The third study was conducted to explore the effects of dietary supplementation of organic acids (blend of formic acid, lactic acid, and sodium formate; Acitra G20C, Eastman), monoglycerides (blend of short- and medium-chain fatty acids; Entero-Nova 410C, Eastman), and combination of both acid-based additives on diarrhea, immune responses, and growth performance of ETEC F18-challenged weaned pigs. Supplementation of organic acids, monoglycerides, or their combination significantly reduced (P < 0.05) the frequency of diarrhea compared with control group. ETEC F18 infection increased (P < 0.05) counts of total white blood cells, neutrophils, and lymphocytes on d 5 and 14 PI, compared with d 0. Supplementation of the combination of organic acids and monoglycerides reduced (P < 0.05) the counts of total white blood cells, lymphocytes, and the ratio of neutrophils to lymphocytes, and tended (P < 0.10) to reduce neutrophil count on d 5 PI, compared with control. Pigs fed with monoglycerides had higher (P < 0.05) neutrophil counts than pigs in the control group on d 14 PI. Pigs fed with monoglycerides tended (P < 0.10) to have lower serum granulocyte-macrophage colony-stimulating factor, interleukin-1 alpha, and TNF-α concentrations on d 0, 5, or 14 PI compared with control. However, supplementation of organic acids, monoglycerides, or the combination of both had limited impacts on growth performance throughout the experiment.
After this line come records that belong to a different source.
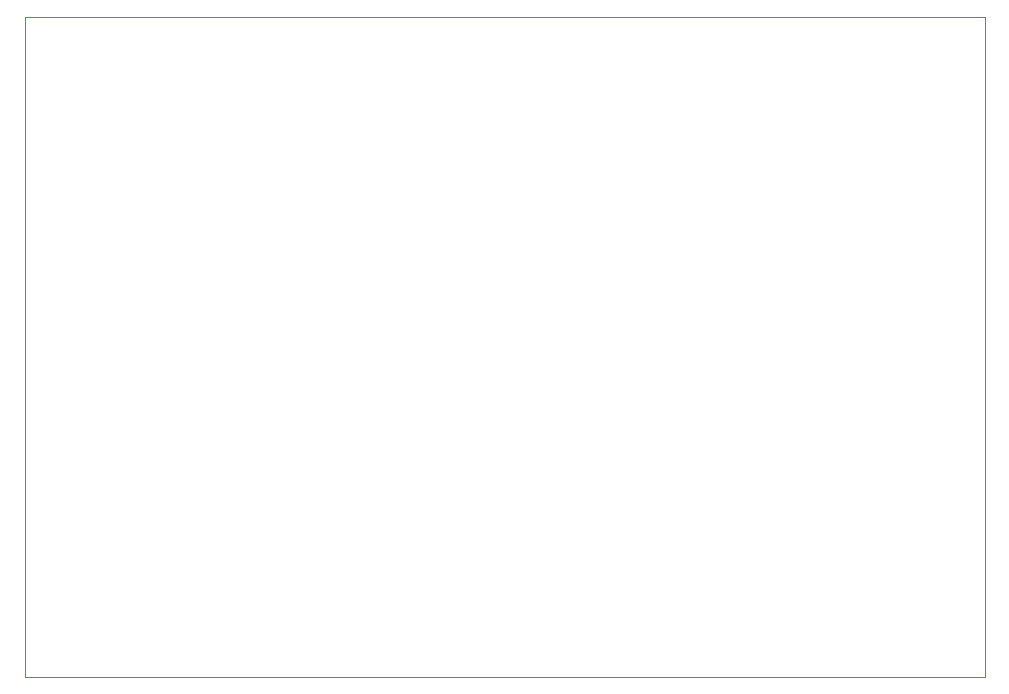
<source format=gm1>
G04 #@! TF.GenerationSoftware,KiCad,Pcbnew,(5.1.6)-1*
G04 #@! TF.CreationDate,2020-10-22T15:24:49+09:00*
G04 #@! TF.ProjectId,SawVCO,53617756-434f-42e6-9b69-6361645f7063,Ver. 1.0*
G04 #@! TF.SameCoordinates,Original*
G04 #@! TF.FileFunction,Profile,NP*
%FSLAX46Y46*%
G04 Gerber Fmt 4.6, Leading zero omitted, Abs format (unit mm)*
G04 Created by KiCad (PCBNEW (5.1.6)-1) date 2020-10-22 15:24:49*
%MOMM*%
%LPD*%
G01*
G04 APERTURE LIST*
G04 #@! TA.AperFunction,Profile*
%ADD10C,0.100000*%
G04 #@! TD*
G04 APERTURE END LIST*
D10*
X111760000Y-127000000D02*
X111760000Y-71120000D01*
X193040000Y-127000000D02*
X111760000Y-127000000D01*
X193040000Y-71120000D02*
X193040000Y-127000000D01*
X111760000Y-71120000D02*
X193040000Y-71120000D01*
M02*

</source>
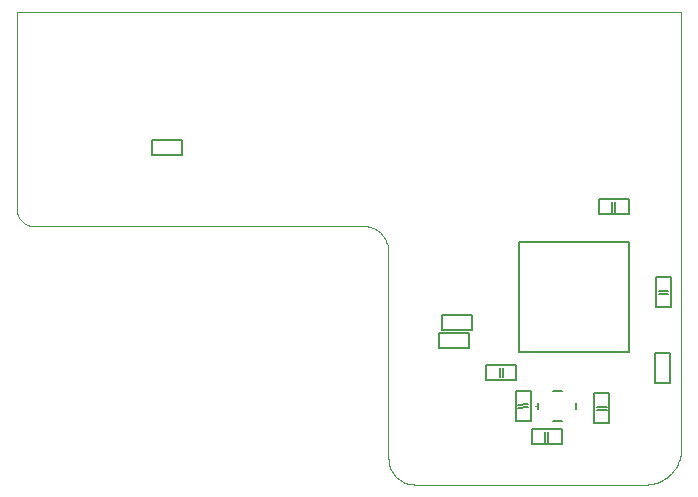
<source format=gbo>
G75*
%MOIN*%
%OFA0B0*%
%FSLAX24Y24*%
%IPPOS*%
%LPD*%
%AMOC8*
5,1,8,0,0,1.08239X$1,22.5*
%
%ADD10C,0.0039*%
%ADD11C,0.0050*%
%ADD12C,0.0079*%
%ADD13C,0.0000*%
D10*
X011639Y008800D02*
X011696Y008798D01*
X011753Y008793D01*
X011810Y008783D01*
X011865Y008770D01*
X011920Y008754D01*
X011974Y008733D01*
X012026Y008710D01*
X012077Y008683D01*
X012125Y008653D01*
X012172Y008619D01*
X012216Y008583D01*
X012258Y008544D01*
X012297Y008502D01*
X012333Y008458D01*
X012367Y008411D01*
X012397Y008363D01*
X012424Y008312D01*
X012447Y008260D01*
X012468Y008206D01*
X012484Y008151D01*
X012497Y008096D01*
X012507Y008039D01*
X012512Y007982D01*
X012514Y007925D01*
X012514Y001050D01*
X012516Y000993D01*
X012521Y000936D01*
X012531Y000879D01*
X012544Y000824D01*
X012560Y000769D01*
X012581Y000715D01*
X012604Y000663D01*
X012631Y000613D01*
X012661Y000564D01*
X012695Y000517D01*
X012731Y000473D01*
X012770Y000431D01*
X012812Y000392D01*
X012856Y000356D01*
X012903Y000322D01*
X012952Y000292D01*
X013002Y000265D01*
X013054Y000242D01*
X013108Y000221D01*
X013163Y000205D01*
X013218Y000192D01*
X013275Y000182D01*
X013332Y000177D01*
X013389Y000175D01*
X021014Y000175D01*
X022264Y001300D02*
X022264Y015925D01*
X000139Y015925D01*
X000139Y009300D01*
X000141Y009256D01*
X000147Y009213D01*
X000156Y009171D01*
X000169Y009129D01*
X000186Y009089D01*
X000206Y009050D01*
X000229Y009013D01*
X000256Y008979D01*
X000285Y008946D01*
X000318Y008917D01*
X000352Y008890D01*
X000389Y008867D01*
X000428Y008847D01*
X000468Y008830D01*
X000510Y008817D01*
X000552Y008808D01*
X000595Y008802D01*
X000639Y008800D01*
X011639Y008800D01*
X021015Y000176D02*
X021081Y000174D01*
X021148Y000176D01*
X021214Y000182D01*
X021280Y000192D01*
X021346Y000205D01*
X021410Y000222D01*
X021474Y000242D01*
X021536Y000266D01*
X021597Y000294D01*
X021656Y000324D01*
X021713Y000358D01*
X021768Y000396D01*
X021822Y000436D01*
X021872Y000479D01*
X021921Y000525D01*
X021966Y000574D01*
X022009Y000625D01*
X022049Y000678D01*
X022086Y000734D01*
X022120Y000792D01*
X022150Y000851D01*
X022177Y000912D01*
X022201Y000974D01*
X022221Y001038D01*
X022237Y001103D01*
X022250Y001168D01*
X022259Y001234D01*
X022264Y001301D01*
D11*
X019873Y002217D02*
X019373Y002217D01*
X019373Y003217D01*
X019873Y003217D01*
X019873Y002217D01*
X019783Y002667D02*
X019463Y002667D01*
X019463Y002767D02*
X019783Y002767D01*
X018769Y002702D02*
X018769Y002898D01*
X018297Y003292D02*
X017982Y003292D01*
X017509Y002898D02*
X017509Y002800D01*
X017509Y002702D01*
X017164Y002744D02*
X016844Y002742D01*
X016844Y002842D02*
X017164Y002844D01*
X017251Y003295D02*
X016751Y003292D01*
X016757Y002292D01*
X017257Y002295D01*
X017251Y003295D01*
X016778Y003655D02*
X016778Y004155D01*
X015778Y004155D01*
X015778Y003655D01*
X016778Y003655D01*
X016328Y003745D02*
X016328Y004065D01*
X016228Y004065D02*
X016228Y003745D01*
X015187Y004726D02*
X015187Y005226D01*
X014187Y005226D01*
X014187Y004726D01*
X015187Y004726D01*
X015292Y005330D02*
X015292Y005830D01*
X014292Y005830D01*
X014292Y005330D01*
X015292Y005330D01*
X017982Y002308D02*
X018297Y002308D01*
X018290Y002016D02*
X018290Y001516D01*
X017290Y001516D01*
X017290Y002016D01*
X018290Y002016D01*
X017840Y001926D02*
X017840Y001606D01*
X017740Y001606D02*
X017740Y001926D01*
X021408Y003566D02*
X021908Y003566D01*
X021908Y004566D01*
X021408Y004566D01*
X021408Y003566D01*
X021435Y006077D02*
X021935Y006077D01*
X021935Y007077D01*
X021435Y007077D01*
X021435Y006077D01*
X021525Y006527D02*
X021845Y006527D01*
X021845Y006627D02*
X021525Y006627D01*
X020521Y009181D02*
X019521Y009181D01*
X019521Y009681D01*
X020521Y009681D01*
X020521Y009181D01*
X020071Y009271D02*
X020071Y009591D01*
X019971Y009591D02*
X019971Y009271D01*
X005639Y011175D02*
X005639Y011675D01*
X004639Y011675D01*
X004639Y011175D01*
X005639Y011175D01*
D12*
X016867Y008259D02*
X016867Y004598D01*
X020529Y004598D01*
X020529Y008259D01*
X016867Y008259D01*
D13*
X017411Y002800D02*
X017509Y002800D01*
M02*

</source>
The third study suggests that dietary supplementation of organic acid blend, monoglyceride blend, and or their combination may alleviate diarrhea, intestinal damage, or inflammation caused by ETEC infection in pigs. Moreover, the potential for synergistic effects related to immune-modulatory effect observed in the combination group requires further investigation. In summary, monoglycerides investigated in the present studies have positive effects on disease resistance and the overall health of weaned pigs under ETEC F18 infection, by improving gut integrity and modulating local and systemic inflammation.